▸ **文本摘录**:
2013年,在浙江江山县的廿八都镇养老院,已经89岁的戴以谦,拄着拐杖,正焦急地坐在院内的长凳上,不时向门口张望着。
过了一个小时左右,一辆小汽车缓缓停在门口,两个头发花白的老人从车上走了下来,戴以谦难掩兴奋,忙撑着拐杖起身,三个人甫一见面,就像老朋友一样,激动地将手握在了一起。
谁能想到,这是三位老人此生的第一次会面,在此之前,他们并不认识对方。
更让人想不到的是,他们的身份和经历都非比寻常——他们都曾是军统的特务。
戴以谦:戴笠的亲信与机要秘书戴以谦,是军统头子戴笠的老乡,也是浙江江山人,按照辈分,戴以谦还得称呼戴笠一声“十叔公”。
但由于他们并非直系亲属,所以在1943年之前,戴笠并不知道这个侄孙的存在。
1941年,16岁的戴以谦初中毕业之后,就参加了忠义救国军,在皖南总指挥部总座室任少尉接待员,由于工作出色,两年后,他被调入江西铅山办事处,也就是军统东南办事处,成为了一名基层办事员。
有一天,戴笠奉命来江西视察,正好来到了戴以谦所在的办事处,这是二人的第一次会面。
听到对方与自己同姓同乡,戴笠就主动与戴以谦攀谈了起来,结果竟意外发现二人还是远房亲戚!
见戴以谦头脑清晰、心思活络,还与日本人打过仗,年纪虽然不大,但已经有了一定的实战和工作经验。
戴笠十分高兴,他和蒋介石一样,都喜欢任人唯亲、培养提拔自己的亲信,戴笠回去后不久,戴以谦就收到了一纸进入军统工作的调令。
当时,军统可是炙手可热的部门,戴以谦想也没想,就走马上任了,由于他之前并没有接触过军统相关的工作,于是,只能先在特务特训班学习一段时间。
别看戴以谦人小但很有主意,各项工作他很快就熟悉了,再加上戴笠的提携和点拨,戴以谦在军统中迅速升迁,最终成为了戴笠的机要秘书。
戴以谦
在任职期间,戴以谦的权限很大,他每天都跟在戴笠身边,经手了大量机密的情报。

▸ **给定数据**:

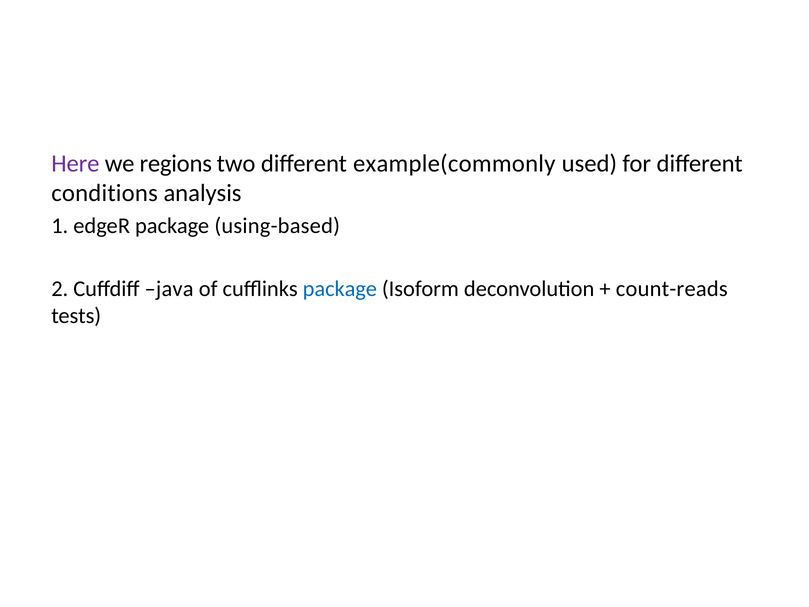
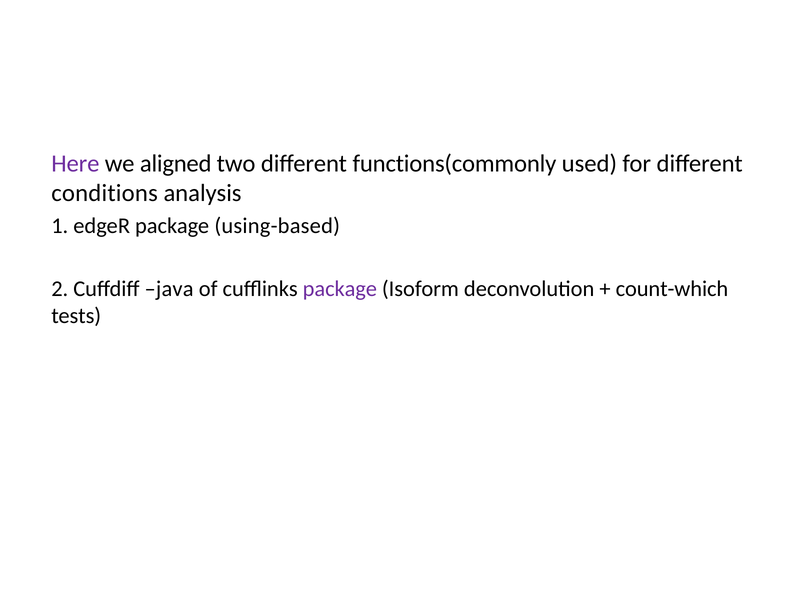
regions: regions -> aligned
example(commonly: example(commonly -> functions(commonly
package at (340, 289) colour: blue -> purple
count-reads: count-reads -> count-which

▸ **任务说明**:
1. 这篇关于戴以谦的文本摘录中，他先后担任过哪些职务？请全部列出。
2. 根据这篇关于戴以谦的文本摘录回答：
(a) 2013年时戴以谦多少岁？
(b) 1941年初中毕业后，戴以谦参加了哪支队伍？
(c) 按照辈分，戴以谦该称呼戴笠什么？
3. 请重写这篇关于戴以谦的文本摘录中介于“1941年,16岁的戴以谦初”和“到了一纸进入军统工作的调令。”之间的部分（含首尾），并把其中的“远房亲戚”换成“近亲”。

▸ **作答**:
1. 少尉接待员、基层办事员、机要秘书

2.
(a) 89岁
(b) 忠义救国军
(c) 十叔公

3.
1941年,16岁的戴以谦初中毕业之后,就参加了忠义救国军,在皖南总指挥部总座室任少尉接待员,由于工作出色,两年后,他被调入江西铅山办事处,也就是军统东南办事处,成为了一名基层办事员。
有一天,戴笠奉命来江西视察,正好来到了戴以谦所在的办事处,这是二人的第一次会面。
听到对方与自己同姓同乡,戴笠就主动与戴以谦攀谈了起来,结果竟意外发现二人还是近亲!
见戴以谦头脑清晰、心思活络,还与日本人打过仗,年纪虽然不大,但已经有了一定的实战和工作经验。
戴笠十分高兴,他和蒋介石一样,都喜欢任人唯亲、培养提拔自己的亲信,戴笠回去后不久,戴以谦就收到了一纸进入军统工作的调令。